_Task brief_.
Leave out the images and output the records word for word.

_Records_.
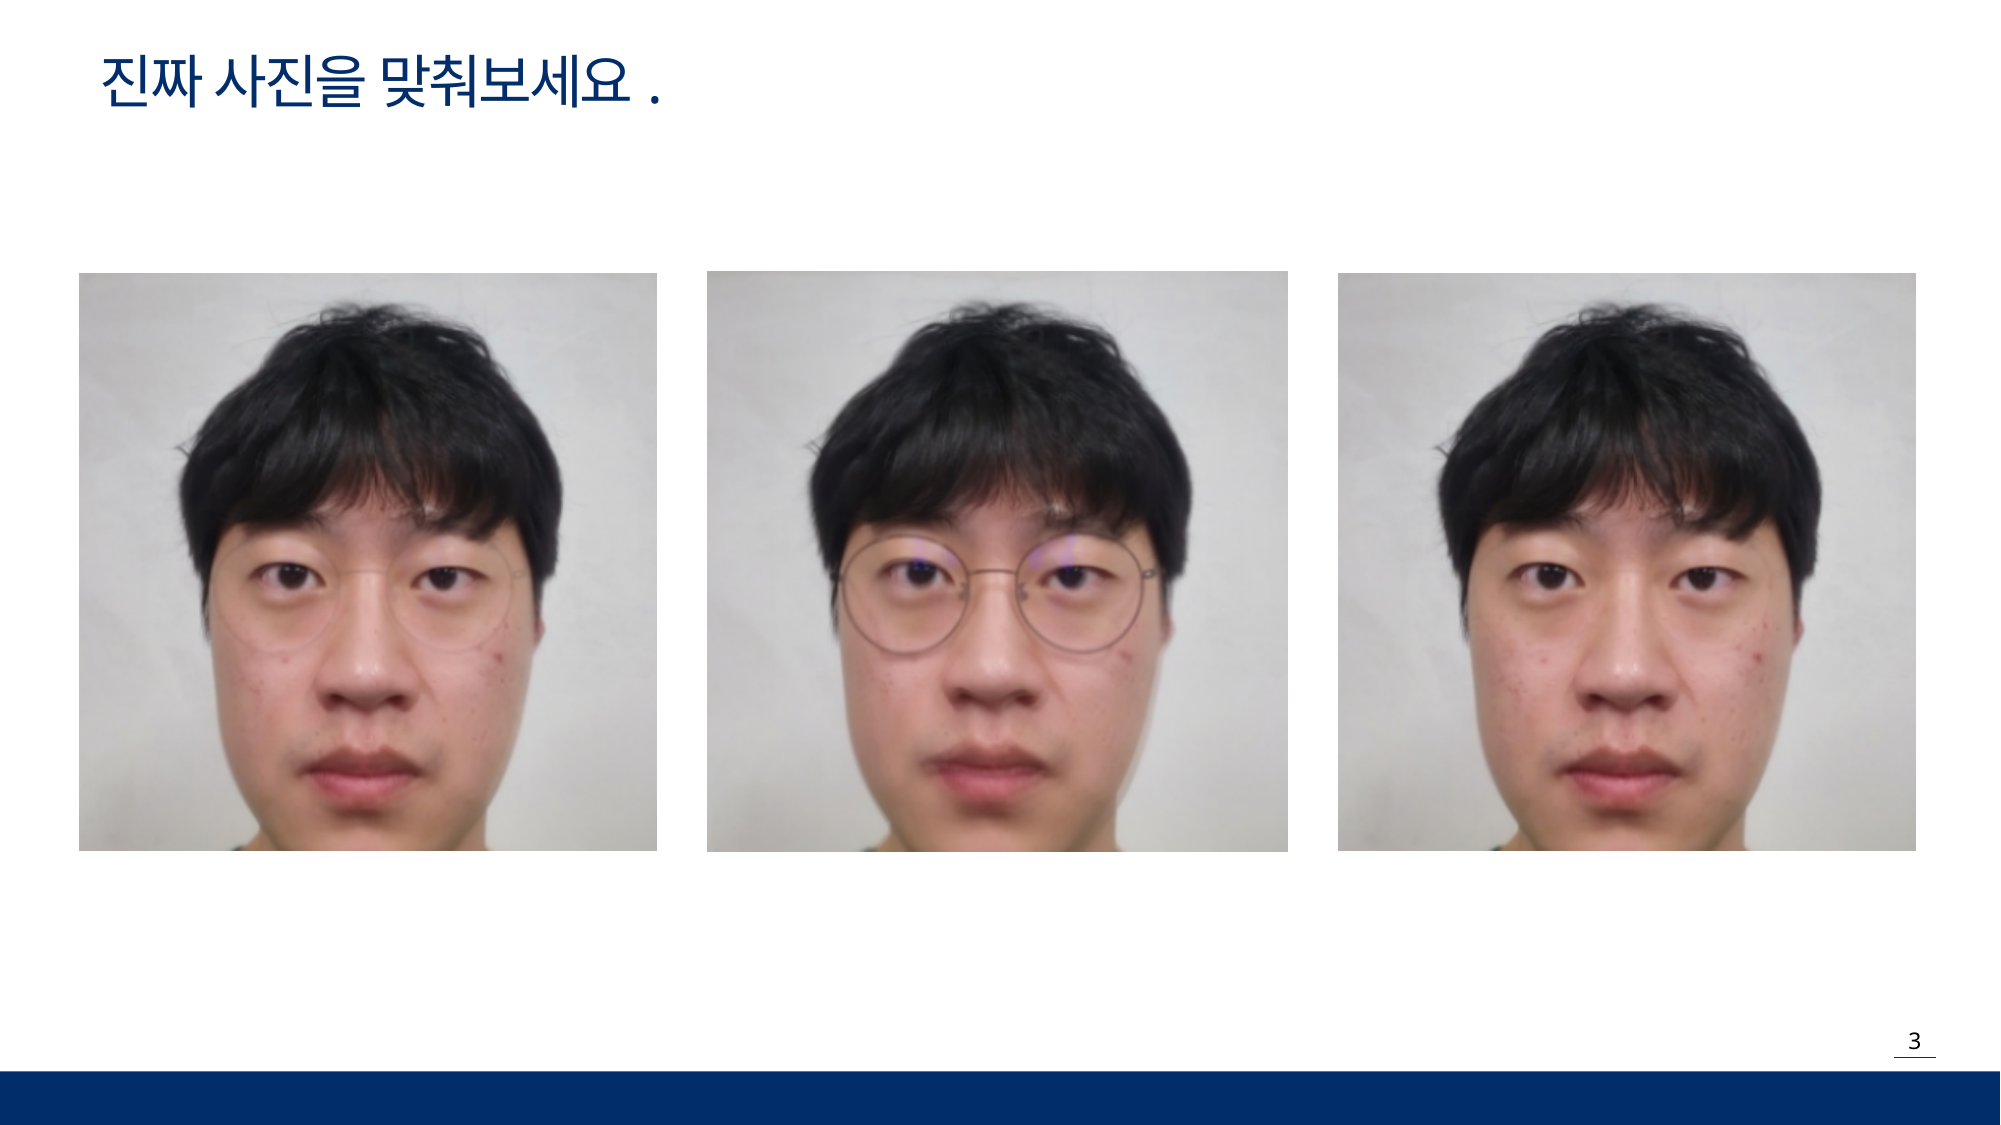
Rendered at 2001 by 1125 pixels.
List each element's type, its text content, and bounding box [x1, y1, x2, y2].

picture [707, 271, 1288, 853]
picture [1338, 273, 1916, 851]
picture [79, 273, 657, 851]
list 진짜 사진을 맞춰보세요. [85, 18, 1035, 122]
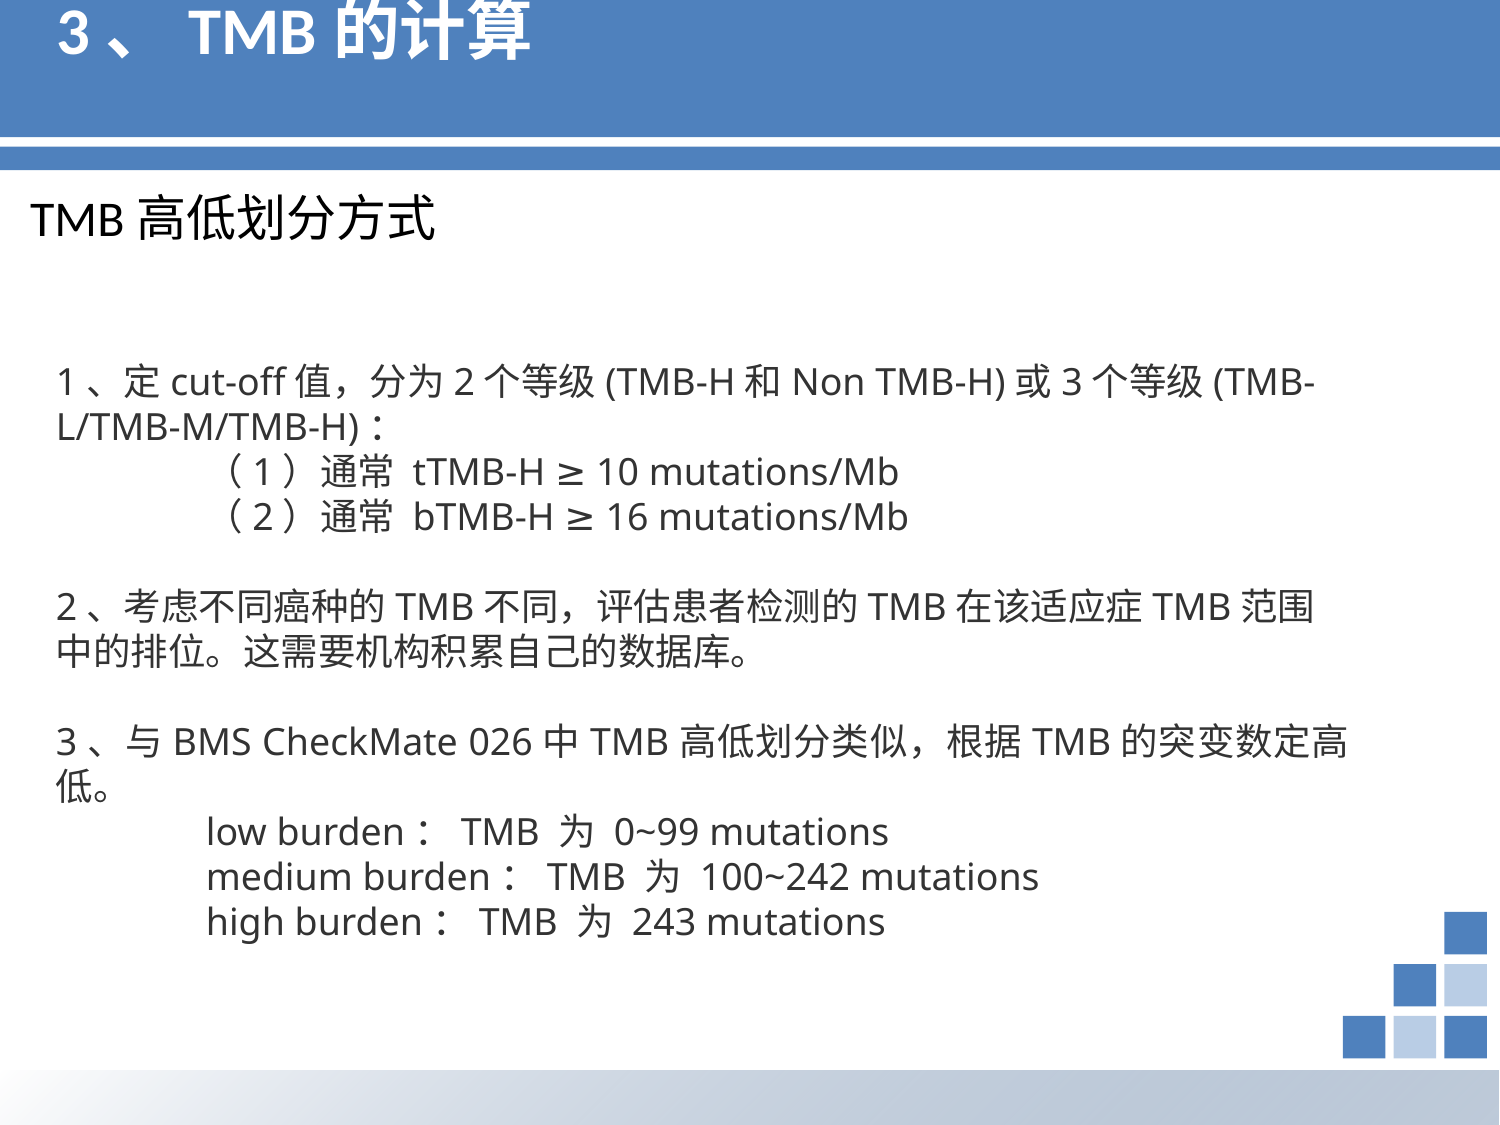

_Response for this exercise_.
Rendered at 2001 by 1125 pixels.
List each element's type, its text content, and bounding box [x1, y1, x2, y2].

picture [707, 271, 1288, 853]
picture [1338, 273, 1916, 851]
picture [79, 273, 657, 851]
list 진짜 사진을 맞춰보세요. [85, 18, 1035, 122]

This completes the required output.